Identification and characterization of circadian clock genes in a native tobacco, Nicotiana attenuata
- Equal contributors
1 Department of Molecular Ecology, Max Planck Institute for Chemical Ecology, Hans-Knöll-Straße 8, Jena, D-07745, Germany
2 Department of Chemistry, Seoul National University, Seoul, 151-742, Korea
3 Department of Chemistry, Chonbuk National University, Jeonju, 561-756, Korea
BMC Plant Biology 2012, 12:172 doi:10.1186/1471-2229-12-172Published: 25 September 2012
A plant’s endogenous clock (circadian clock) entrains physiological processes to light/dark and temperature cycles. Forward and reverse genetic approaches in Arabidopsis have revealed the mechanisms of the circadian clock and its components in the genome. Similar approaches have been used to characterize conserved clock elements in several plant species. A wild tobacco, Nicotiana attenuata has been studied extensively to understand responses to biotic or abiotic stress in the glasshouse and also in their native habitat. During two decades of field experiment, we observed several diurnal rhythmic traits of N. attenuata in nature. To expand our knowledge of circadian clock function into the entrainment of traits important for ecological processes, we here report three core clock components in N. attenuata.
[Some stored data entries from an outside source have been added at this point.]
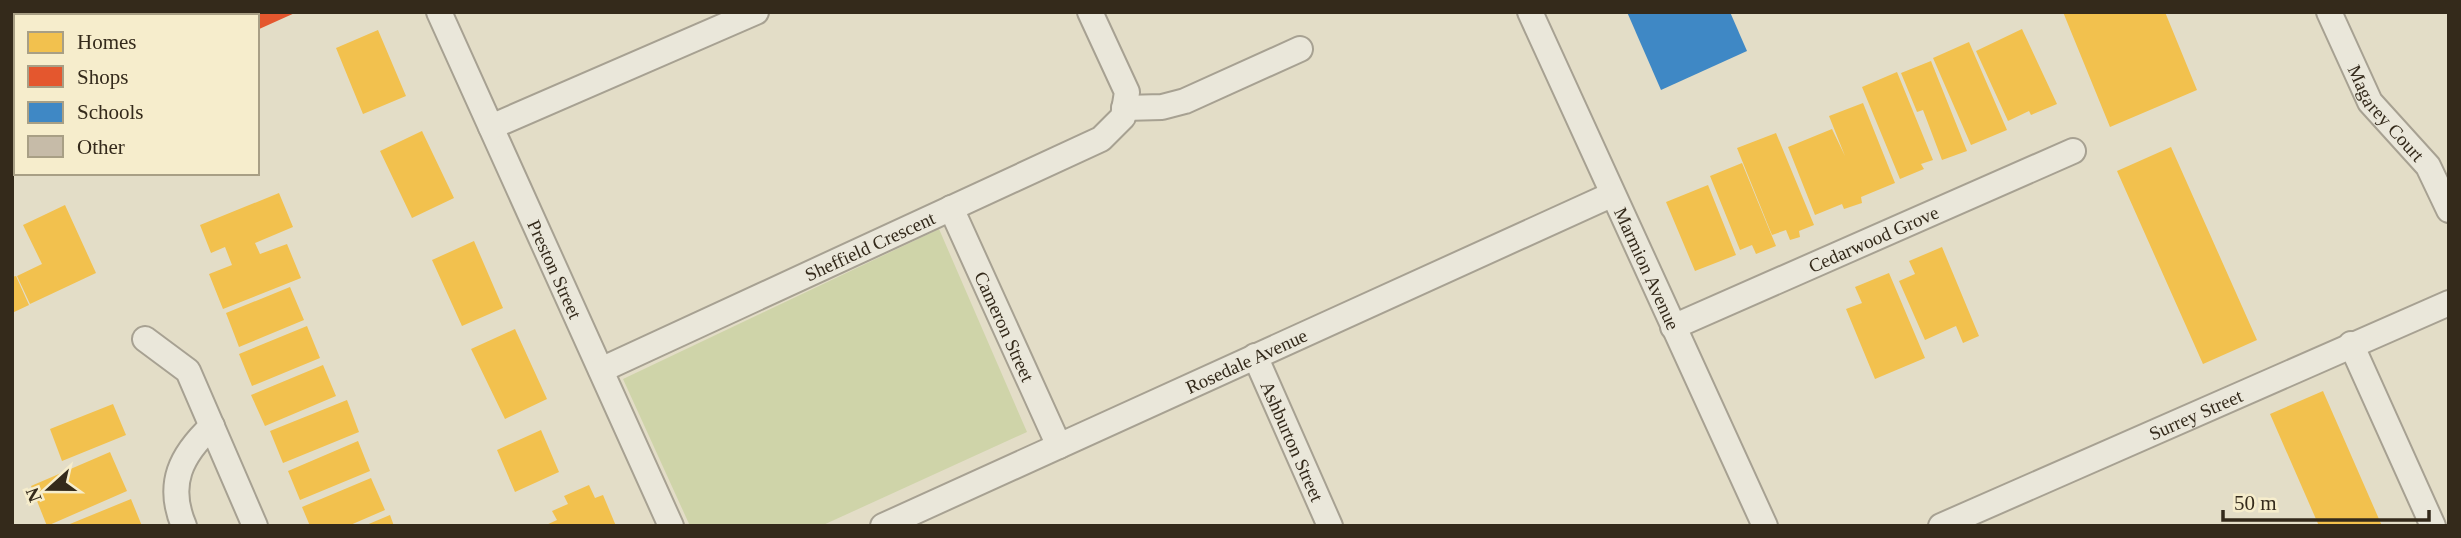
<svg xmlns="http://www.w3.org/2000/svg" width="2461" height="538" viewBox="0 0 2461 538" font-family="'Times New Roman',serif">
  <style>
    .green { fill: #cfd4a9 }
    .homes { fill: #f2c14e }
    .shops { fill: #e4572e }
    .schools { fill: #3f88c5 }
    .building { fill: #c6bba8 }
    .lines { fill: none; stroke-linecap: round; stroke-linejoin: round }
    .street-casing { stroke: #a7a192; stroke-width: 28 }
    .street { stroke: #eae7da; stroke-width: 24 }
    .labels { text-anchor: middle; stroke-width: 7; stroke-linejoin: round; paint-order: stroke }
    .street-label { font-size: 19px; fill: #342a1b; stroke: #f6edcc }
  </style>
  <rect width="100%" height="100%" fill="#e3ddc7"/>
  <path class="green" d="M 145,12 L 199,12 L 201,16 L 146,16 Z
    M 939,229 L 1027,432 L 821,526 L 690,526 L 623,379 Z"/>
  <path class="homes" d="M 2063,12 L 2165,12 L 2197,90 L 2110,127 Z
    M 2022,29 L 2057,104 L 2031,115 L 2029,111 L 2008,121 L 1976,51 Z
    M 378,30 L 406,96 L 363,114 L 336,48 Z
    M 1969,42 L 2007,130 L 1971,145 L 1933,58 Z
    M 1931,61 L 1967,151 L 1942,160 L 1923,110 L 1917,112 L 1901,73 Z
    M 1897,72 L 1933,160 L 1921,164 L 1924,169 L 1900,179 L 1862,87 Z
    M 1863,103 L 1895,183 L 1861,197 L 1862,203 L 1844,209 L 1842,204 L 1815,215 L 1788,147 L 1832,129 L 1845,156 L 1829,116 Z
    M 422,131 L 454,198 L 412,218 L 380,151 Z
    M 1776,133 L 1814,225 L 1799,231 L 1800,237 L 1790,240 L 1786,230 L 1772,235 L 1737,148 Z
    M 2171,147 L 2257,340 L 2203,364 L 2117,171 Z
    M 1742,163 L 1776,246 L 1756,254 L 1752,245 L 1740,250 L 1710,176 Z
    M 1708,185 L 1736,255 L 1695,271 L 1666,202 Z
    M 279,193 L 293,227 L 255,243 L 260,254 L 287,244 L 301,278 L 223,309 L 209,274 L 232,265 L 225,247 L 211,253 L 200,225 Z
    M 65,205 L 96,273 L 30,304 L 17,276 L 42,264 L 23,225 Z
    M 474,241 L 503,308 L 462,326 L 432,260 Z
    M 1942,247 L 1979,336 L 1963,343 L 1956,326 L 1925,340 L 1899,281 L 1915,274 L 1909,261 Z
    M 1889,273 L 1925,358 L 1875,379 L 1846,309 L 1862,303 L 1855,287 Z
    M 16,276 L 29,305 L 12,313 L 12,277 Z
    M 290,287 L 304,320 L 239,347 L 226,313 Z
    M 307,326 L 320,358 L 252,386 L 239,354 Z
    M 515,329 L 547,399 L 505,419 L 471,349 Z
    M 323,365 L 336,396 L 265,426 L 251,395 Z
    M 2323,391 L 2382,526 L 2319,526 L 2270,414 Z
    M 347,400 L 359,432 L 283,463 L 270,431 Z
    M 113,404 L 126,435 L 62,461 L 50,429 Z
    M 541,430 L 559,472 L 515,492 L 497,450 Z
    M 358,441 L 370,471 L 300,500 L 288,471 Z
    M 110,452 L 127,491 L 47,526 L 31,486 Z
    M 371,478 L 385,510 L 348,526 L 310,526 L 302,507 Z
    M 589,485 L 595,498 L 603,495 L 616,526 L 544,526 L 557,520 L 552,511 L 568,504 L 564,496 Z
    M 131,499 L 142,526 L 65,526 Z
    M 390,515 L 394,526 L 364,526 Z"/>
  <path class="shops" d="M 246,12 L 297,12 L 257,30 L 257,16 L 248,16 Z"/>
  <path class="schools" d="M 1627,12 L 1730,12 L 1747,51 L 1661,90 Z"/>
  <path class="building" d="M 16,75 L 16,111 L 12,103 L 12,76 Z"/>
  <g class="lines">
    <defs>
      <g id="street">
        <path id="s1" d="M 439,12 L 671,526"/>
        <path id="s2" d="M 1530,12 L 1765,526"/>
        <path id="s3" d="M 2329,12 L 2370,102 L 2428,166 L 2449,210"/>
        <path d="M 1124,108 L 1162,107 L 1185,101 L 1300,49"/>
        <path d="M 491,127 L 756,12"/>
        <path id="s4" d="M 951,208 L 1059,446"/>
        <path id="s5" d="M 1673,327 L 2073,151"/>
        <path d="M 145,339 L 188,371 L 255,526"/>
        <path d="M 2351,344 L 2433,526"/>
        <path id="s6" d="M 1255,356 L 1330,526"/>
        <path id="s7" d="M 601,370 L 1101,139 L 1123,117 L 1127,92 L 1090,12"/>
        <path d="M 184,526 C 166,484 181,455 212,426"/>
        <path id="s8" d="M 883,526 L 1611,195"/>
        <path id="s9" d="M 1941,526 L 2449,303"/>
      </g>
    </defs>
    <use href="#street" class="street-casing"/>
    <use href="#street" class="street"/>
  </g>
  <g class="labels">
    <g class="street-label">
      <text dy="7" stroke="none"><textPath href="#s3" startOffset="117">Magarey Court</textPath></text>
      <text dy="7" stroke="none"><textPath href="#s5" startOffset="219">Cedarwood Grove</textPath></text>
      <text dy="7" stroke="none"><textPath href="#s7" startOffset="296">Sheffield Crescent</textPath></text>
      <text dy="7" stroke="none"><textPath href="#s1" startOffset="282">Preston Street</textPath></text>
      <text dy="7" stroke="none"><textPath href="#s2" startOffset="282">Marmion Avenue</textPath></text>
      <text dy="7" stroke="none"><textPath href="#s4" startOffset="130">Cameron Street</textPath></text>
      <text dy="7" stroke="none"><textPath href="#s8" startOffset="399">Rosedale Avenue</textPath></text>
      <text dy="7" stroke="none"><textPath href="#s9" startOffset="278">Surrey Street</textPath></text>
      <text dy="7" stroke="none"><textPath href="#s6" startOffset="93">Ashburton Street</textPath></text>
    </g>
  </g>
  <rect width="2461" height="538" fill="none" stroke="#342a1b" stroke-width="28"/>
  <rect x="14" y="14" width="245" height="161" fill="#f6edcc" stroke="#a89f85" stroke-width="2"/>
  <rect x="28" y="32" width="35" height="21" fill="#f2c14e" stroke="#a89f85" stroke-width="2"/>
  <text x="77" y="49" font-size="21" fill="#342a1b">Homes</text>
  <rect x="28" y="66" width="35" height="21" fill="#e4572e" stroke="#a89f85" stroke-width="2"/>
  <text x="77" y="84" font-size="21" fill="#342a1b">Shops</text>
  <rect x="28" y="102" width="35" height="21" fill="#3f88c5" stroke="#a89f85" stroke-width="2"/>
  <text x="77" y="119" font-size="21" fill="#342a1b">Schools</text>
  <rect x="28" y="136" width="35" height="21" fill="#c6bba8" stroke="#a89f85" stroke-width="2"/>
  <text x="77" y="154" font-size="21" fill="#342a1b">Other</text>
  <g transform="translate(49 489) rotate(249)" stroke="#f6edcc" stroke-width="5" paint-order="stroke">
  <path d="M0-5L12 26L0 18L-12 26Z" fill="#342a1b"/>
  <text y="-10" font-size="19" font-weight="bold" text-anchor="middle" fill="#342a1b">N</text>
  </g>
  <path d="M2223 510v10h206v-10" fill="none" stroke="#342a1b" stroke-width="3.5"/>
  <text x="2234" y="510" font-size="21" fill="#342a1b" stroke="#f6edcc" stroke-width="5" paint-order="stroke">50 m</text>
</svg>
Protein similarity and transcript accumulation allowed us to isolate orthologous genes of the core circadian clock components, LATE ELONGATED HYPOCOTYL (LHY), TIMING OF CAB EXPRESSION 1/PSEUDO-RESPONSE REGULATOR 1 (TOC1/PRR1), and ZEITLUPE (ZTL). Transcript accumulation of NaLHY peaked at dawn and NaTOC1 peaked at dusk in plants grown under long day conditions. Ectopic expression of NaLHY and NaZTL in Arabidopsis resulted in elongated hypocotyl and late-flowering phenotypes. Protein interactions between NaTOC1 and NaZTL were confirmed by yeast two-hybrid assays. Finally, when NaTOC1 was silenced in N. attenuata, late-flowering phenotypes under long day conditions were clearly observed.
We identified three core circadian clock genes in N. attenuata and demonstrated the functional and biochemical conservation of NaLHY, NaTOC1, and NaZTL.